While there has been increased violence this year in several areas of Mexico, there has not been any notable increase in violence on the Texas side of the border, according to law enforcement agencies.
“We as an agency would have to say we do not see an increase in spillover violence from Mexico,” said Mark Qualia, a spokesman for the Department of Homeland Security, adding, “If there is any spillover violence from the cartels, we’re going to be the first ones to see that impact.”
Qualia added that the number of agents assigned to the border has doubled in the past decade to about 20,000 agents. “And that’s just the Border Patrol,” he said.
Several Texas law enforcement agencies on the U.S. side of the border also say they have not seen any significant increases in crime, either.
Perceptions are hard to shake, however, and some RV parks have had a few cancellations this winter as a result of media publicity about violence on the Mexican side of the border.
“When people hear border violence, it doesn’t matter if it’s in a one-mile area, people think it’s the whole border,” said AJ Wright, who owns the 25-site Desert Hills RV Park in Comstock.
Wright, whose park is six miles north of the border, had a few cancellations a few months ago, but he says his business is picking up again now. “We’ve had no incidents here.
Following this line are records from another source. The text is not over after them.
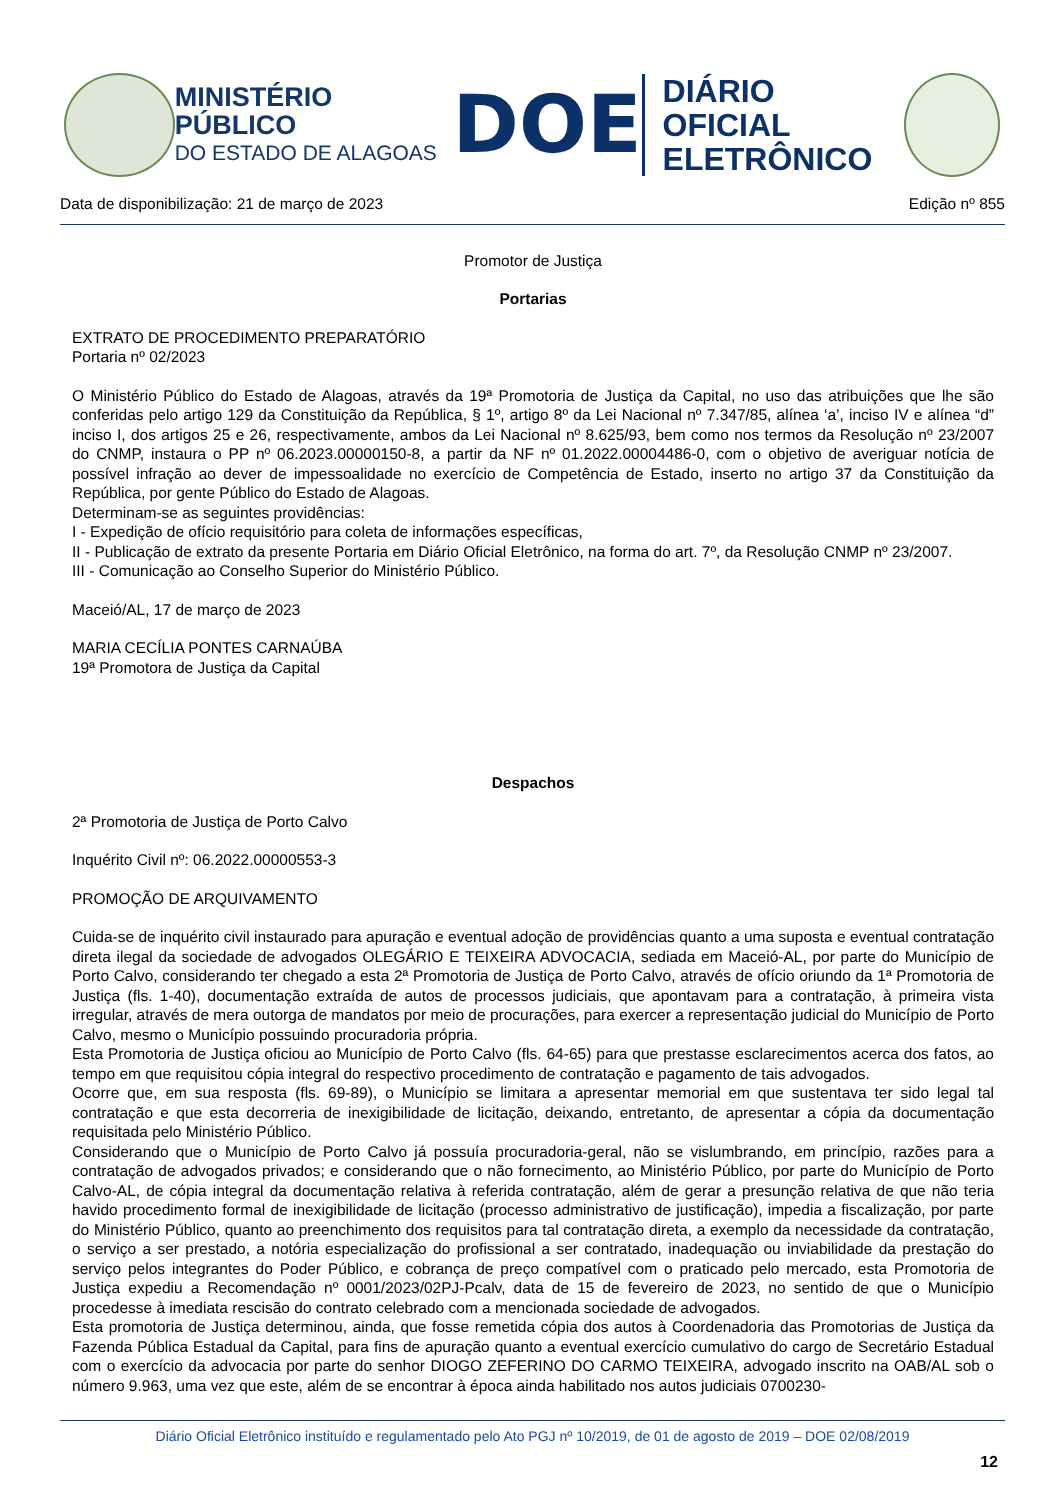MINISTÉRIO PÚBLICO
DO ESTADO DE ALAGOAS
DOE
DIÁRIO OFICIAL
ELETRÔNICO
Data de disponibilização: 21 de março de 2023 Edição nº 855
Promotor de Justiça
Portarias
EXTRATO DE PROCEDIMENTO PREPARATÓRIO
Portaria nº 02/2023
O Ministério Público do Estado de Alagoas, através da 19ª Promotoria de Justiça da Capital, no uso das atribuições que lhe são conferidas pelo artigo 129 da Constituição da República, § 1º, artigo 8º da Lei Nacional nº 7.347/85, alínea ‘a’, inciso IV e alínea “d” inciso I, dos artigos 25 e 26, respectivamente, ambos da Lei Nacional nº 8.625/93, bem como nos termos da Resolução nº 23/2007 do CNMP, instaura o PP nº 06.2023.00000150-8, a partir da NF nº 01.2022.00004486-0, com o objetivo de averiguar notícia de possível infração ao dever de impessoalidade no exercício de Competência de Estado, inserto no artigo 37 da Constituição da República, por gente Público do Estado de Alagoas.
Determinam-se as seguintes providências:
I - Expedição de ofício requisitório para coleta de informações específicas,
II - Publicação de extrato da presente Portaria em Diário Oficial Eletrônico, na forma do art. 7º, da Resolução CNMP nº 23/2007.
III - Comunicação ao Conselho Superior do Ministério Público.
Maceió/AL, 17 de março de 2023
MARIA CECÍLIA PONTES CARNAÚBA
19ª Promotora de Justiça da Capital
Despachos
2ª Promotoria de Justiça de Porto Calvo
Inquérito Civil nº: 06.2022.00000553-3
PROMOÇÃO DE ARQUIVAMENTO
Cuida-se de inquérito civil instaurado para apuração e eventual adoção de providências quanto a uma suposta e eventual contratação direta ilegal da sociedade de advogados OLEGÁRIO E TEIXEIRA ADVOCACIA, sediada em Maceió-AL, por parte do Município de Porto Calvo, considerando ter chegado a esta 2ª Promotoria de Justiça de Porto Calvo, através de ofício oriundo da 1ª Promotoria de Justiça (fls. 1-40), documentação extraída de autos de processos judiciais, que apontavam para a contratação, à primeira vista irregular, através de mera outorga de mandatos por meio de procurações, para exercer a representação judicial do Município de Porto Calvo, mesmo o Município possuindo procuradoria própria.
Esta Promotoria de Justiça oficiou ao Município de Porto Calvo (fls. 64-65) para que prestasse esclarecimentos acerca dos fatos, ao tempo em que requisitou cópia integral do respectivo procedimento de contratação e pagamento de tais advogados.
Ocorre que, em sua resposta (fls. 69-89), o Município se limitara a apresentar memorial em que sustentava ter sido legal tal contratação e que esta decorreria de inexigibilidade de licitação, deixando, entretanto, de apresentar a cópia da documentação requisitada pelo Ministério Público.
Considerando que o Município de Porto Calvo já possuía procuradoria-geral, não se vislumbrando, em princípio, razões para a contratação de advogados privados; e considerando que o não fornecimento, ao Ministério Público, por parte do Município de Porto Calvo-AL, de cópia integral da documentação relativa à referida contratação, além de gerar a presunção relativa de que não teria havido procedimento formal de inexigibilidade de licitação (processo administrativo de justificação), impedia a fiscalização, por parte do Ministério Público, quanto ao preenchimento dos requisitos para tal contratação direta, a exemplo da necessidade da contratação, o serviço a ser prestado, a notória especialização do profissional a ser contratado, inadequação ou inviabilidade da prestação do serviço pelos integrantes do Poder Público, e cobrança de preço compatível com o praticado pelo mercado, esta Promotoria de Justiça expediu a Recomendação nº 0001/2023/02PJ-Pcalv, data de 15 de fevereiro de 2023, no sentido de que o Município procedesse à imediata rescisão do contrato celebrado com a mencionada sociedade de advogados.
Esta promotoria de Justiça determinou, ainda, que fosse remetida cópia dos autos à Coordenadoria das Promotorias de Justiça da Fazenda Pública Estadual da Capital, para fins de apuração quanto a eventual exercício cumulativo do cargo de Secretário Estadual com o exercício da advocacia por parte do senhor DIOGO ZEFERINO DO CARMO TEIXEIRA, advogado inscrito na OAB/AL sob o número 9.963, uma vez que este, além de se encontrar à época ainda habilitado nos autos judiciais 0700230-
Diário Oficial Eletrônico instituído e regulamentado pelo Ato PGJ nº 10/2019, de 01 de agosto de 2019 – DOE 02/08/2019
12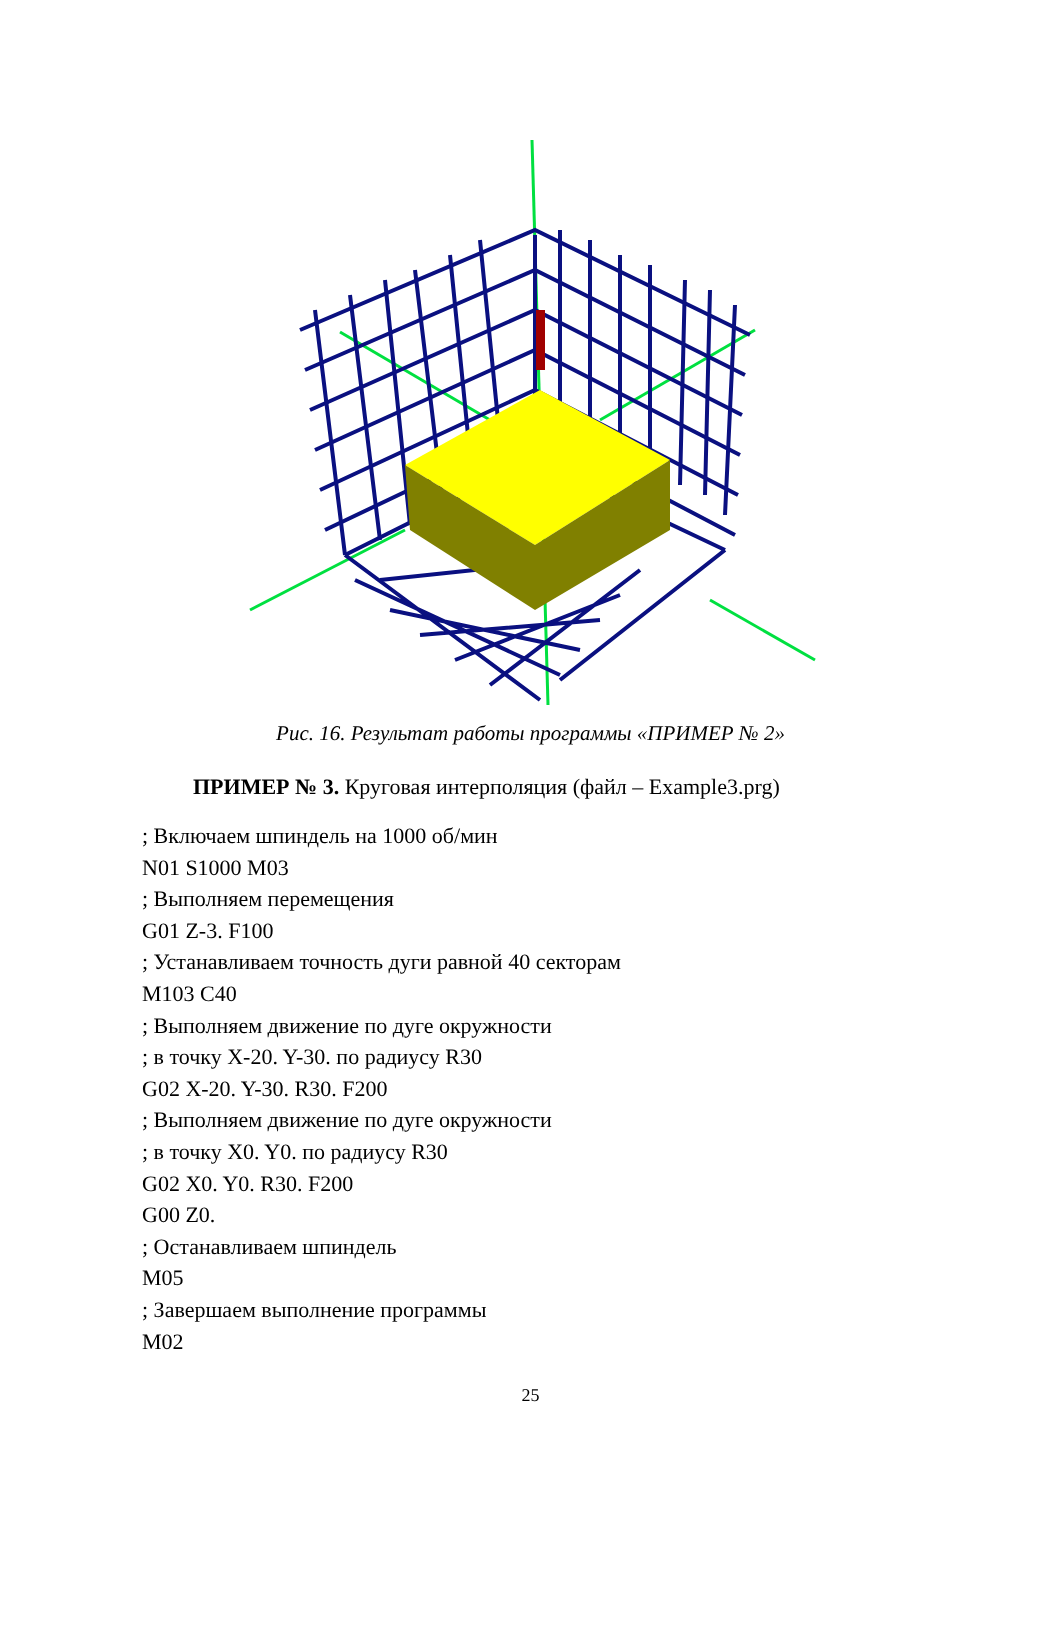Рис. 16. Результат работы программы «ПРИМЕР № 2»
ПРИМЕР № 3. Круговая интерполяция (файл – Example3.prg)
; Включаем шпиндель на 1000 об/мин
N01 S1000 M03
; Выполняем перемещения
G01 Z-3. F100
; Устанавливаем точность дуги равной 40 секторам
M103 C40
; Выполняем движение по дуге окружности
; в точку X-20. Y-30. по радиусу R30
G02 X-20. Y-30. R30. F200
; Выполняем движение по дуге окружности
; в точку X0. Y0. по радиусу R30
G02 X0. Y0. R30. F200
G00 Z0.
; Останавливаем шпиндель
M05
; Завершаем выполнение программы
M02
25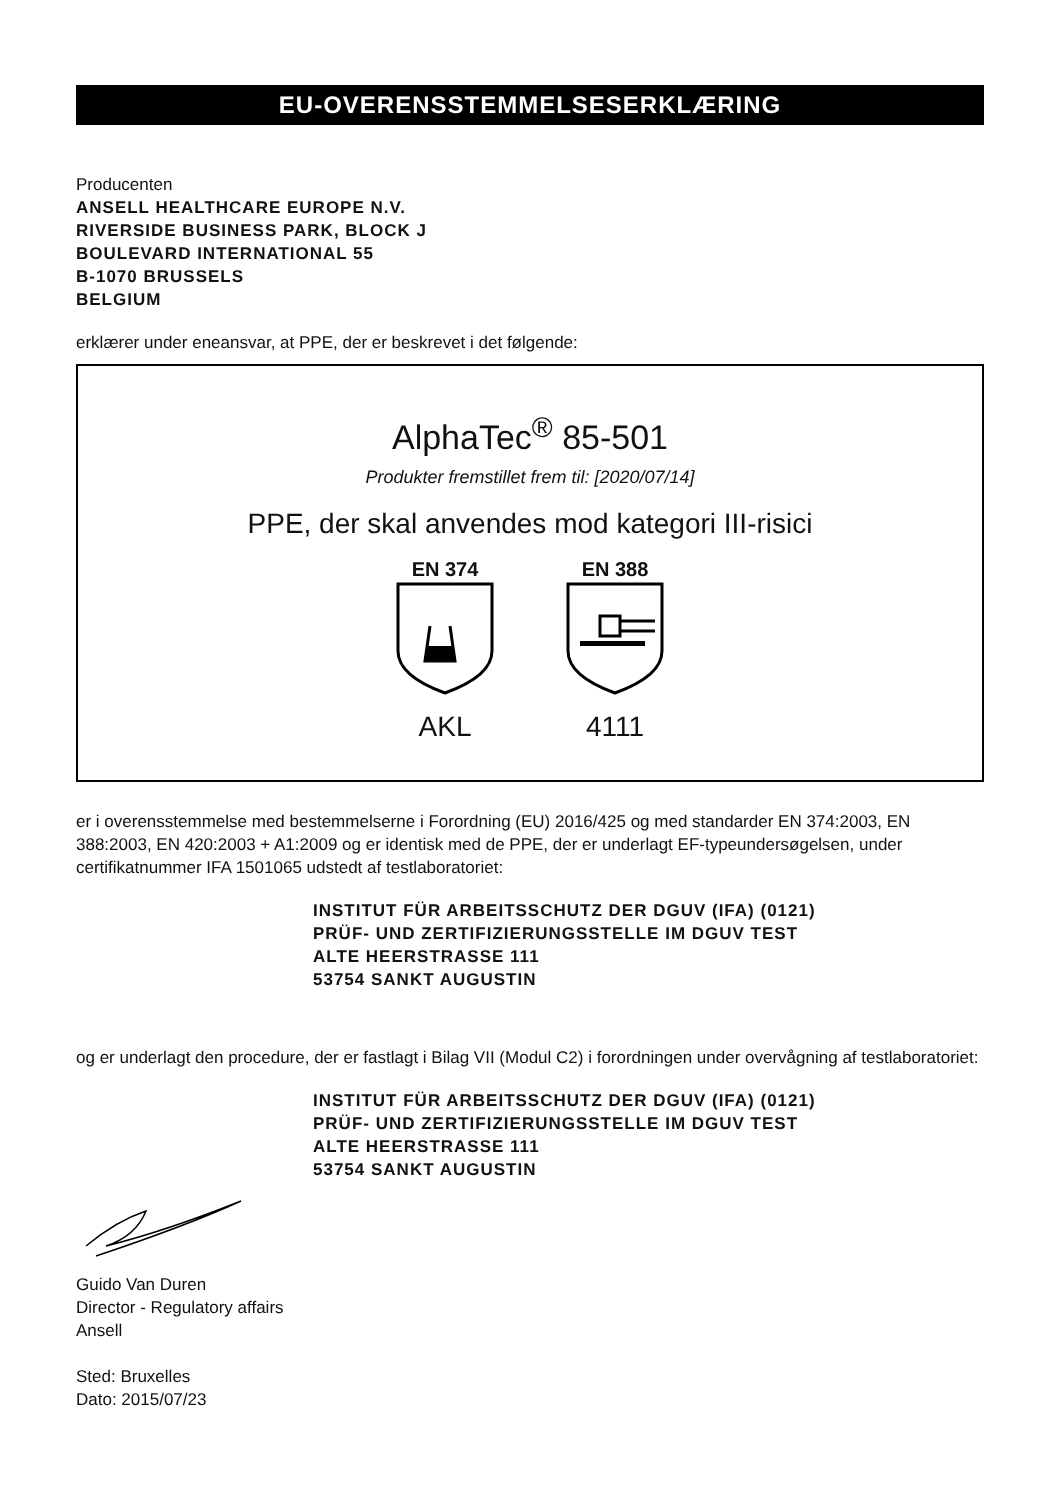EU-OVERENSSTEMMELSESERKLÆRING
Producenten
ANSELL HEALTHCARE EUROPE N.V.
RIVERSIDE BUSINESS PARK, BLOCK J
BOULEVARD INTERNATIONAL 55
B-1070 BRUSSELS
BELGIUM
erklærer under eneansvar, at PPE, der er beskrevet i det følgende:
AlphaTec<sup>®</sup> 85-501
Produkter fremstillet frem til: [2020/07/14]
PPE, der skal anvendes mod kategori III-risici
EN 374
AKL
EN 388
4111
er i overensstemmelse med bestemmelserne i Forordning (EU) 2016/425 og med standarder EN 374:2003, EN 388:2003, EN 420:2003 + A1:2009 og er identisk med de PPE, der er underlagt EF-typeundersøgelsen, under certifikatnummer IFA 1501065 udstedt af testlaboratoriet:
INSTITUT FÜR ARBEITSSCHUTZ DER DGUV (IFA) (0121)
PRÜF- UND ZERTIFIZIERUNGSSTELLE IM DGUV TEST
ALTE HEERSTRASSE 111
53754 SANKT AUGUSTIN
og er underlagt den procedure, der er fastlagt i Bilag VII (Modul C2) i forordningen under overvågning af testlaboratoriet:
INSTITUT FÜR ARBEITSSCHUTZ DER DGUV (IFA) (0121)
PRÜF- UND ZERTIFIZIERUNGSSTELLE IM DGUV TEST
ALTE HEERSTRASSE 111
53754 SANKT AUGUSTIN
Guido Van Duren
Director - Regulatory affairs
Ansell
Sted: Bruxelles
Dato: 2015/07/23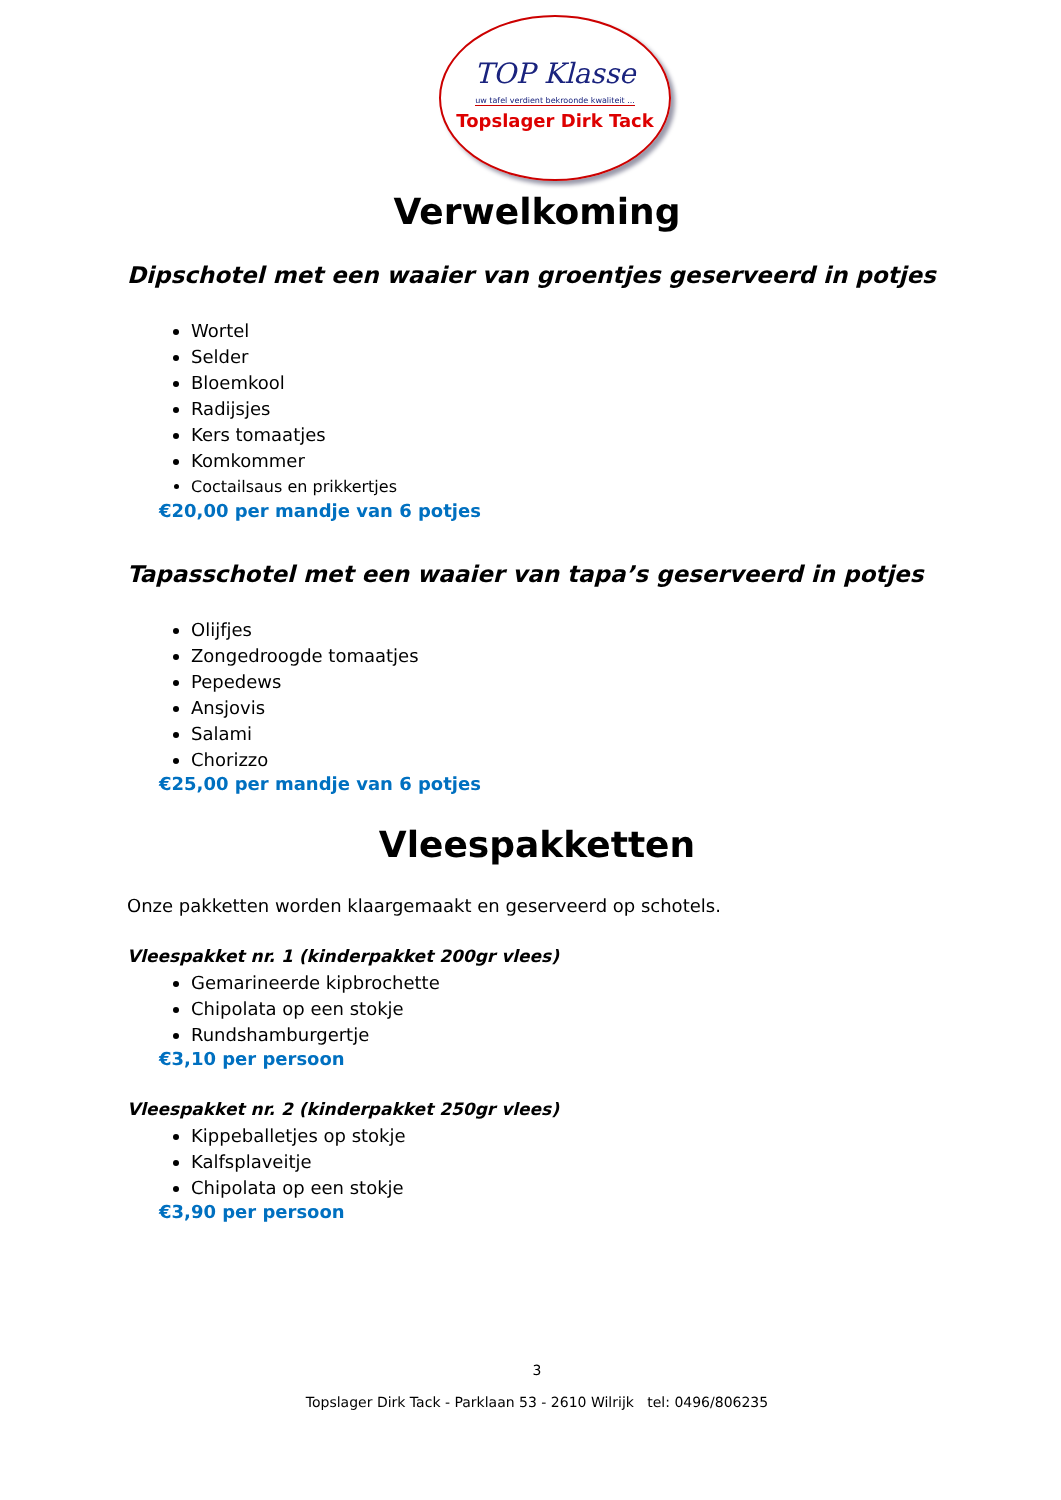TOP Klasse
uw tafel verdient bekroonde kwaliteit ...
Topslager Dirk Tack
Verwelkoming
Dipschotel met een waaier van groentjes geserveerd in potjes
Wortel
Selder
Bloemkool
Radijsjes
Kers tomaatjes
Komkommer
Coctailsaus en prikkertjes
€20,00 per mandje van 6 potjes
Tapasschotel met een waaier van tapa’s geserveerd in potjes
Olijfjes
Zongedroogde tomaatjes
Pepedews
Ansjovis
Salami
Chorizzo
€25,00 per mandje van 6 potjes
Vleespakketten
Onze pakketten worden klaargemaakt en geserveerd op schotels.
Vleespakket nr. 1 (kinderpakket 200gr vlees)
Gemarineerde kipbrochette
Chipolata op een stokje
Rundshamburgertje
€3,10 per persoon
Vleespakket nr. 2 (kinderpakket 250gr vlees)
Kippeballetjes op stokje
Kalfsplaveitje
Chipolata op een stokje
€3,90 per persoon
3
Topslager Dirk Tack - Parklaan 53 - 2610 Wilrijk tel: 0496/806235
So we feel very safe,” he said.
Both native and Winter Texans have similar views about the warmth and feeling of welcome they find among businesses throughout the Rio Grande Valley. Many also say they continue to cross the border into Mexico in locations where they feel comfortable doing so.
“We’ve never had any problem in Mexico, and we’ve been treated so nicely there,” said Marion Snell of Ackerly, Texas, who travels to Ciudad Acuña from time to time with his wife, Joy, to obtain medical treatment and prescription medications.
“As far as Del Rio and Acuña are concerned, we have no worries,” said Snell, who uses Broke Mill RV Park as a base when he makes his cross-border trips.
Sandra Chrane, 69, of Abilene, Texas, frequently stays at Broke Mill RV Park and has not had any problems on either side of the border. “We go there all year long,” she said. “We enjoy the park and the lake and we go over into Acuña. My husband goes to the dentist there and we’ve never had problems.”
Texans who travel to other Mexican border towns have similar accounts.
“There’s no problem going to Nuevo Progreso,” said Wanda Boush, an 88-year Chicago native and former Winter Texan who now lives full time in a mobile home in Alamo, near the Mexican border. “Everyone goes to the dentists. Everyone goes over there to buy prescription drugs. It’s safe to eat in the restaurants there. It’s safe to do your shopping.”
Boush herself goes into Mexico to purchase medicine for her cat.
Tom Brooks, who manages the KOA on South Padre Island, with 200 RV sites and 18 park model lodges, said his winter visitors also continue to make trips in Mexico. “A lot of our winter people go there for medicines and to see doctors,” he said, adding that his business levels are consistent with last year’s figures.